------ RECORDED DATA

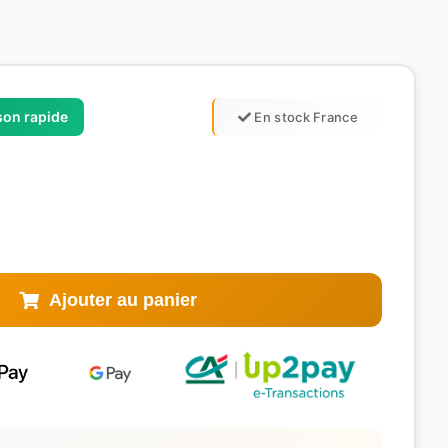
ison rapide
En stock France
Ajouter au panier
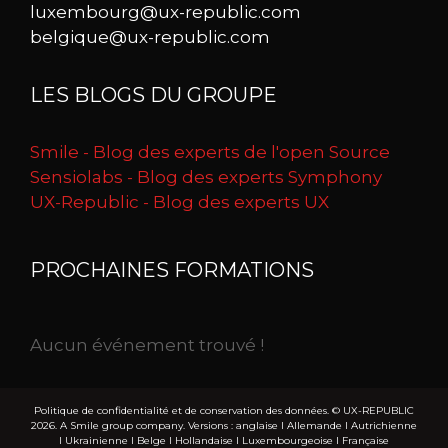
luxembourg@ux-republic.com
belgique@ux-republic.com
LES BLOGS DU GROUPE
Smile - Blog des experts de l'open Source
Sensiolabs - Blog des experts Symphony
UX-Republic - Blog des experts UX
PROCHAINES FORMATIONS
Aucun événement trouvé !
Politique de confidentialité et de conservation des données.
© UX-REPUBLIC
2026. A Smile group company. Versions :
anglaise
I
Allemande
I
Autrichienne
I
Ukrainienne
I
Belge
I
Hollandaise
I
Luxembourgeoise
I
Française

------------

- **YOUR ASSIGNMENT**
Lay out every line of text read from the entries above as a JSON list of strings, one string per line, with blank lines dropped. Leave the pictures out.

- **EXERCISE RESPONSE**
[
  "ison rapide",
  "En stock France",
  "Ajouter au panier",
  "luxembourg@ux-republic.com",
  "belgique@ux-republic.com",
  "LES BLOGS DU GROUPE",
  "Smile - Blog des experts de l'open Source",
  "Sensiolabs - Blog des experts Symphony",
  "UX-Republic - Blog des experts UX",
  "PROCHAINES FORMATIONS",
  "Aucun événement trouvé !",
  "Politique de confidentialité et de conservation des données.",
  "© UX-REPUBLIC",
  "2026. A Smile group company. Versions :",
  "anglaise",
  "I",
  "Allemande",
  "I",
  "Autrichienne",
  "I",
  "Ukrainienne",
  "I",
  "Belge",
  "I",
  "Hollandaise",
  "I",
  "Luxembourgeoise",
  "I",
  "Française"
]